Satu contoh, kemarin, dalam artian Jawa, salah-satu teman saya berkonsultas mengenai prihal skripsinya yang mana menjadi tugas akhir mahasiswa S1. Untuk masalah menuangkan gagasan ke dalam tulisan yang terstruktur harus kuakui bahwa dialah pawangnya. Banyak pula kami belajar kepada dia dalam struktural kepenulisan. Hanya saja kejadian terjadi oleh salah satu dosen pembimbingnya yang memprotes bahwa karya tulisan yang dibuat oleh kawanku ini seperti orang sombong sebab banyak ide-ide yang baru namun tidak ditulis catatan kaki di bawahnya. Kawanku ini kemudian menjawab seadanya, bahwa itulah hasil pemikiran dia setelah membaca berbagai kitab dan buku lalu berkontemplasi sehingga menghasilkan suatu pemikiran yang menampar kemapanan pemahaman selama ini.
Hal ini mengindikasikan bahwa rupa S1 sebenarnya tidak dituntut untuk menemukan hal baru dalam dunia akademisi. Peringatan untuk mahasiswa tingkat ini cukup dengan kerapihan tulisan dan kesopanan catatan kaki. Dialektika panjangnya, kita seperti dilarang untuk melawan kemapanan pemikiran yang sudah ada.

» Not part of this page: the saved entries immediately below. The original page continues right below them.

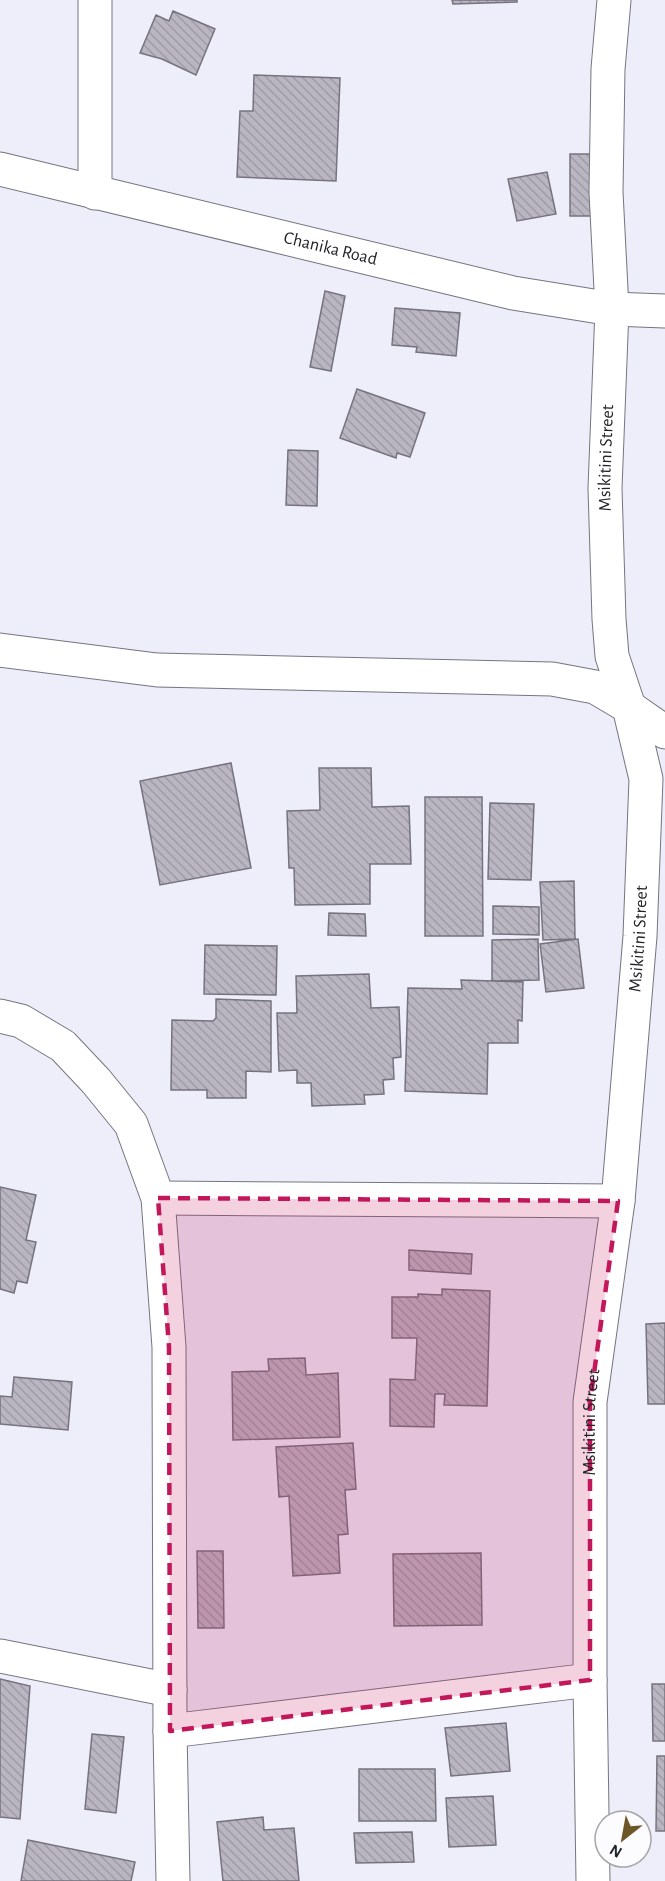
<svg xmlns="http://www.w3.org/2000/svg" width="665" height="1881" font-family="'Alegreya Sans',sans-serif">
<defs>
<pattern id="building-back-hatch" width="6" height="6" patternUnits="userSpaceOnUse" patternTransform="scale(1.5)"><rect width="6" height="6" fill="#b9b6c1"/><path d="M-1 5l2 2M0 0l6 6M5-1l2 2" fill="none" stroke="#9f9ca6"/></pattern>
</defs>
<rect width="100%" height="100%" fill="#edeefa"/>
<!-- building -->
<path fill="url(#building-back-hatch)" stroke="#76737e" stroke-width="1.5" d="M 452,0 L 517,0 L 517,2 L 453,4 Z
M 173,11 L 215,29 L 196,75 L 162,59 L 140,53 L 156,15 L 169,21 Z
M 254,75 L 340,78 L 336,181 L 237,177 L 240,111 L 253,111 Z
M 570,154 L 595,154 L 595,216 L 570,216 Z
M 547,172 L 556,214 L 517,221 L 508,179 Z
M 325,291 L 345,296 L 331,371 L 310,367 Z
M 395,308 L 460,313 L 456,356 L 416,352 L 417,347 L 392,345 Z
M 357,389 L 425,413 L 410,457 L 397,453 L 396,458 L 340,438 Z
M 288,450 L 318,451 L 317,506 L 286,505 Z
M 231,763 L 251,868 L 160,885 L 140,781 Z
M 319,768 L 371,768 L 372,807 L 409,806 L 411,864 L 370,864 L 370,904 L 295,905 L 294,868 L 289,868 L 287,811 L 320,810 Z
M 425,797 L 482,797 L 483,936 L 425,936 Z
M 490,803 L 534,804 L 531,880 L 488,879 Z
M 574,881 L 575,939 L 543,940 L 540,882 Z
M 493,906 L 539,907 L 539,935 L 493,934 Z
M 329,913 L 365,914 L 366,936 L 328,935 Z
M 538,939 L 539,980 L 492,981 L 492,940 Z
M 578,939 L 584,988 L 546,992 L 540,944 Z
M 205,945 L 277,946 L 276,995 L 204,994 Z
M 369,974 L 371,1008 L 399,1007 L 401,1057 L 393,1058 L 394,1079 L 383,1080 L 384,1094 L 364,1095 L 365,1104 L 312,1106 L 311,1083 L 297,1083 L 297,1070 L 279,1071 L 277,1013 L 297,1013 L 296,976 Z
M 461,980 L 523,982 L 522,1021 L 518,1020 L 518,1043 L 488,1043 L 487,1094 L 405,1091 L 408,988 L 462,989 Z
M 216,999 L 271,1001 L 271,1072 L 246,1071 L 246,1098 L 207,1098 L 207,1090 L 171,1090 L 172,1020 L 213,1021 L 216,1018 Z
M 0,1187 L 36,1195 L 26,1240 L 36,1242 L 27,1283 L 17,1281 L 14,1293 L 0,1289 Z
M 409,1250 L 472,1254 L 471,1274 L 409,1270 Z
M 442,1289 L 490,1291 L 487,1406 L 444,1405 L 445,1394 L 435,1394 L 434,1427 L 390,1426 L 390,1379 L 415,1380 L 417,1338 L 392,1338 L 392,1297 L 418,1297 L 418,1294 L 442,1295 Z
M 665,1323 L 665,1404 L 648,1404 L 646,1324 Z
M 305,1358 L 306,1375 L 338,1373 L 340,1437 L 233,1440 L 232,1372 L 269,1371 L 268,1359 Z
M 14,1377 L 72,1382 L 68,1430 L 0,1424 L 0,1396 L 12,1397 Z
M 353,1443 L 356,1489 L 345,1490 L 348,1534 L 338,1535 L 340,1573 L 293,1576 L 289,1496 L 279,1497 L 276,1447 Z
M 197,1551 L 223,1551 L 224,1628 L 198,1628 Z
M 481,1553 L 482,1625 L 394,1626 L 393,1554 Z
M 0,1679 L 30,1686 L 20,1819 L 0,1817 Z
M 652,1684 L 665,1684 L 665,1741 L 653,1741 Z
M 506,1723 L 510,1771 L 451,1776 L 445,1728 Z
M 92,1734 L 124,1737 L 116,1813 L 85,1809 Z
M 657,1756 L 665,1756 L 665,1831 L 656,1831 Z
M 359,1769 L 435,1769 L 436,1821 L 359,1821 Z
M 493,1796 L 496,1845 L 449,1847 L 446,1798 Z
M 263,1817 L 264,1830 L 294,1828 L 299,1881 L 223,1881 L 217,1822 Z
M 412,1832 L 414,1862 L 356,1863 L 354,1833 Z
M 28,1840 L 135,1862 L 131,1881 L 21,1881 Z"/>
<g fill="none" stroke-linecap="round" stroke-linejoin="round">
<!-- minor casing -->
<g stroke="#757580" stroke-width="35">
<g id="minor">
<path id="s1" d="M 0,169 L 513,293 L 612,309 L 665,311"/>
<path d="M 95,193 L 95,0"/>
<path d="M 0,650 L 157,670 L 552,679 L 595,687 L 629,707 L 665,732"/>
<path d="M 0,1016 L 21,1021 L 63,1046 L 96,1081 L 131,1124 L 158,1198 L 169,1347 L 170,1731 L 173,1881"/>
<path d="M 158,1198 L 618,1201"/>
<path d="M 0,1656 L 170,1690"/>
<path d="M 170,1731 L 590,1680"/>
<path id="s2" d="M 593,1881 L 590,1680 L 590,1402 L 618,1201 L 640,936 L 646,779 L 629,707 L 612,656 L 609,619 L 605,488 L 612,309 L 606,192 L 608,69 L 614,0"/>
</g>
</g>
<!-- minor -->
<use href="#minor" stroke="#fff" stroke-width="33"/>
</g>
<!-- marked area -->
<path fill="#c2185b" fill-opacity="0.2" stroke="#c2185b" stroke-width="4.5" stroke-dasharray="12 8" stroke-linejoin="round" d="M 158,1198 L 618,1201 L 590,1402 L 590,1680 L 170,1731 L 169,1347 Z"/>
<g text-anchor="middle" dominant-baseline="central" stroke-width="4.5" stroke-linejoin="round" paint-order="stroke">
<!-- street labels -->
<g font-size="18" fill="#222327" stroke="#fcfcff">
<text stroke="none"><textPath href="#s1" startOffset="340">Chanika Road</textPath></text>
<text stroke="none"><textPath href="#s2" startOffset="1431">Msikitini Street</textPath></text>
<text stroke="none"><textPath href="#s2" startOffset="945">Msikitini Street</textPath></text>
<text stroke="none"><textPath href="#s2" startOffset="459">Msikitini Street</textPath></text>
</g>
</g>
<!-- north arrow -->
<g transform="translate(623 1839) rotate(211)"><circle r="28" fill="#fcfcff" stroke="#a5a5a9" stroke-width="1.5"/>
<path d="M0-4.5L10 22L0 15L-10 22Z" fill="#6d5727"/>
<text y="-9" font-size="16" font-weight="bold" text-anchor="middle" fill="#222327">N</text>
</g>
</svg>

Jangan heran bila masyarakat Indonesia hanya tahunya mengutip dan mengutip. Mulai saat ini, kita baru tersadar akan keberadaan kita yang terkurung dalam suatu kotak kaca, dimana kita bisa melihat dunia klasik yang lalu, dunia barat, eropa, dan Indonesia kekinian, tanpa bisa berbuat apa-apa. Iya, kita berada dalam suatu tanda kutip yang megunci kita dengan catatan kakinya sehingga meski punya kaki tapi tak bisa berlari.